Distribution & Markets: The largest market outlets for dairies in southern Serbia are individual small stores
(41%) and supermarkets (18%). Geographically, regional markets account for 59% of sales, with Belgrade
second at 23%. Export markets (mostly in the FYR) account for a nominal portion of overall sales. While small
dairies do not feel threatened by the increasing market share of large dairies, competition for shelf-space in
regional markets has increased significantly. The leading problems facing dairy processors with respect to sales
and distribution are i) collection of payments from sales outlets and retailers, ii) inadequate transport vehicles and
iii) poor roads. Surprisingly, most dairies find it difficult to work with supermarkets, citing bad payment and
contractual terms, payment delays, no quantity guarantees, and prohibitively expense shelf space pricing.
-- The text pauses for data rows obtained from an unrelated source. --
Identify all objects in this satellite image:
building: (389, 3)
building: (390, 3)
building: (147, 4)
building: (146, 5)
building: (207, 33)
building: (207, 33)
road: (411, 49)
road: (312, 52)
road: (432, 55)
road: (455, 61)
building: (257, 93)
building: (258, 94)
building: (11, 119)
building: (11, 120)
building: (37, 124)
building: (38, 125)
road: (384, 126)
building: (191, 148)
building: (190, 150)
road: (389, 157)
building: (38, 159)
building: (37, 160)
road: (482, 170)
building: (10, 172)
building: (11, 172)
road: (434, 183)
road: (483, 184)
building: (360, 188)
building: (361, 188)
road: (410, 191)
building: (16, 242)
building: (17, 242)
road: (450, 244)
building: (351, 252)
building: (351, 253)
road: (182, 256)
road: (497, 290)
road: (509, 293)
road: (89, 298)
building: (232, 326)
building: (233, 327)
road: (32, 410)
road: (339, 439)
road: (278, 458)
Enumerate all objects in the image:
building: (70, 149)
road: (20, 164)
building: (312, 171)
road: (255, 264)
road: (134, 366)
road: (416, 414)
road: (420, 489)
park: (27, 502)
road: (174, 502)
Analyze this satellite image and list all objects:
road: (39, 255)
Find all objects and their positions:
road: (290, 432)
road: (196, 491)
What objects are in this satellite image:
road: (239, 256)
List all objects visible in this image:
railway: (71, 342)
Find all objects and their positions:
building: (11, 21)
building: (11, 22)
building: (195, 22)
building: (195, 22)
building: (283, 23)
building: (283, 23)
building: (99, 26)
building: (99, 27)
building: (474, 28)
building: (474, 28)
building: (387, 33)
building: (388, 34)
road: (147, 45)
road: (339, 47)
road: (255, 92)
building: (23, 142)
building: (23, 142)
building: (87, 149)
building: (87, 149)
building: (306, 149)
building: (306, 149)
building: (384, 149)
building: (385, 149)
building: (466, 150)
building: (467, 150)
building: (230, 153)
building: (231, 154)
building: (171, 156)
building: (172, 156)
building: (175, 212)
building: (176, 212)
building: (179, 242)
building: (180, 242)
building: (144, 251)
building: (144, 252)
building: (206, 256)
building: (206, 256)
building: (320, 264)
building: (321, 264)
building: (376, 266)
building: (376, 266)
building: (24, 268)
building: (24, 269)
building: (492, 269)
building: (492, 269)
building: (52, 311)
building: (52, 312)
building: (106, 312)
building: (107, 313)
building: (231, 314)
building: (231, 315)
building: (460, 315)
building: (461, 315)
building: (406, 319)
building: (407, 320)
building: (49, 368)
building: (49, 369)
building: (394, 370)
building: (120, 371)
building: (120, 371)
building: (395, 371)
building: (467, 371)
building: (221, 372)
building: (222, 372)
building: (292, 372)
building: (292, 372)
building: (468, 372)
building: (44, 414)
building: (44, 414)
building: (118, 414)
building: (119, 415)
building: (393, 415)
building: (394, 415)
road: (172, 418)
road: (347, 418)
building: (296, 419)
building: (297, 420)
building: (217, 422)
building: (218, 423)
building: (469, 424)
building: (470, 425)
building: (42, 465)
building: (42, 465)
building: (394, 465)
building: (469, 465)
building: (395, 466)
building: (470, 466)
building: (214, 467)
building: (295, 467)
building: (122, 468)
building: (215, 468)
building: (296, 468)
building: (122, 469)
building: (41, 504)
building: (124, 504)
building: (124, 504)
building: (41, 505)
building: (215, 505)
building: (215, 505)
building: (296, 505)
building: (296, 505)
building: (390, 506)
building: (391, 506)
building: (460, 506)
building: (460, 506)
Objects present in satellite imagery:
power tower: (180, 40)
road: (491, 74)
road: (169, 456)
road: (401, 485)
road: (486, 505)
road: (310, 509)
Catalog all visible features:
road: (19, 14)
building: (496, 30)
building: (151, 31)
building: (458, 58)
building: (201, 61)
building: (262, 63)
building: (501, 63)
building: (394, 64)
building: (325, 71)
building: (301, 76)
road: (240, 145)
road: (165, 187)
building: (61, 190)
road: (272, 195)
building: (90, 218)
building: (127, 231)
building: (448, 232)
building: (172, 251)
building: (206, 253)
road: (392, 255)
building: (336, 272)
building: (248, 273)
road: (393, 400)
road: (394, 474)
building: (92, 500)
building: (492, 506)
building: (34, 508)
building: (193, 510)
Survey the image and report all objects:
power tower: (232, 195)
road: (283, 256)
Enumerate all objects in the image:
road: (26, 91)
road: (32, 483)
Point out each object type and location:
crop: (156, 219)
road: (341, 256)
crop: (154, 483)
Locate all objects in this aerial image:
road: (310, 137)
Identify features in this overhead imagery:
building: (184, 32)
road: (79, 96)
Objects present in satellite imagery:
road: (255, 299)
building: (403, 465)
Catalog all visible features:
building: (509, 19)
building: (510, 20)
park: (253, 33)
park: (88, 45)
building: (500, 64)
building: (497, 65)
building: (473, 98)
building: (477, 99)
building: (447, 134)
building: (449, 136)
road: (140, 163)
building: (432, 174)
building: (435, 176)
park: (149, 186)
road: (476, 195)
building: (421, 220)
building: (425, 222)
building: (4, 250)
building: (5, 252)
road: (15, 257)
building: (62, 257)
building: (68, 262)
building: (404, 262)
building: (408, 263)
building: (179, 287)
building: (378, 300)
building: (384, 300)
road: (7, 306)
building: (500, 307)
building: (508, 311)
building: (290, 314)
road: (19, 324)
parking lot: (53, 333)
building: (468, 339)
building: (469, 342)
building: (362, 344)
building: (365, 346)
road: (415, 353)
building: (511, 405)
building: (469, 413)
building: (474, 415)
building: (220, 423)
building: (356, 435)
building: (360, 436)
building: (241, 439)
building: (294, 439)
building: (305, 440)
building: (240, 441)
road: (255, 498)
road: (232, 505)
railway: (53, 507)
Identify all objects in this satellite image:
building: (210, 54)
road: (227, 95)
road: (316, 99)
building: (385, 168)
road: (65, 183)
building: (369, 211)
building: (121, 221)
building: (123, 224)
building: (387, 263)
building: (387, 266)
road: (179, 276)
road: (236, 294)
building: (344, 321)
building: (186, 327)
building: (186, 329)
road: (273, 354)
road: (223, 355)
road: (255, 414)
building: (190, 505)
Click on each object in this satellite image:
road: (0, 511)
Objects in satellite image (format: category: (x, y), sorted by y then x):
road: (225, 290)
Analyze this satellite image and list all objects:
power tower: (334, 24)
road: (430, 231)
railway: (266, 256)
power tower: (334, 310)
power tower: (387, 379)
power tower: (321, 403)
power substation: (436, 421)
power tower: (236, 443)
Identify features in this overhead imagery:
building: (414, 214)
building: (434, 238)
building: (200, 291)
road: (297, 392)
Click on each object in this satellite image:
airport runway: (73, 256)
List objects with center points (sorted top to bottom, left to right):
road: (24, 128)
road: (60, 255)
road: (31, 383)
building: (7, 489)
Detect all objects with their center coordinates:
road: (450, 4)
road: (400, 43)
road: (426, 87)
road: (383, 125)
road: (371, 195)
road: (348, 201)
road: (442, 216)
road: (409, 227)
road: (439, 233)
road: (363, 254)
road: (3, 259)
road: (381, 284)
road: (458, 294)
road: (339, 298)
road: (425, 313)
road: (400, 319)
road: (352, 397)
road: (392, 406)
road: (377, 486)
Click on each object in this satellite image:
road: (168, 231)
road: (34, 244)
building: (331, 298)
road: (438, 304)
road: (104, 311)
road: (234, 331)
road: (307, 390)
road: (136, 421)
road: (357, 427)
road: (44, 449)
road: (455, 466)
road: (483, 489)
Quality Control: Raw milk quality is one of the most serious problems facing the industry. While the MoA has
established national milk quality standards, the lack of enforcement and an illogical subsidy program provide fewincentives for dairy farmers to invest in quality-enhancing technology; in fact, only 22% of farmers surveyed store
milk in lacto-freezers. Many dairy processors are beginning to fill this regulatory gap as they begin to undertake
measures required for HACCP compliance and focus increased attention on the quality of their raw milk supply.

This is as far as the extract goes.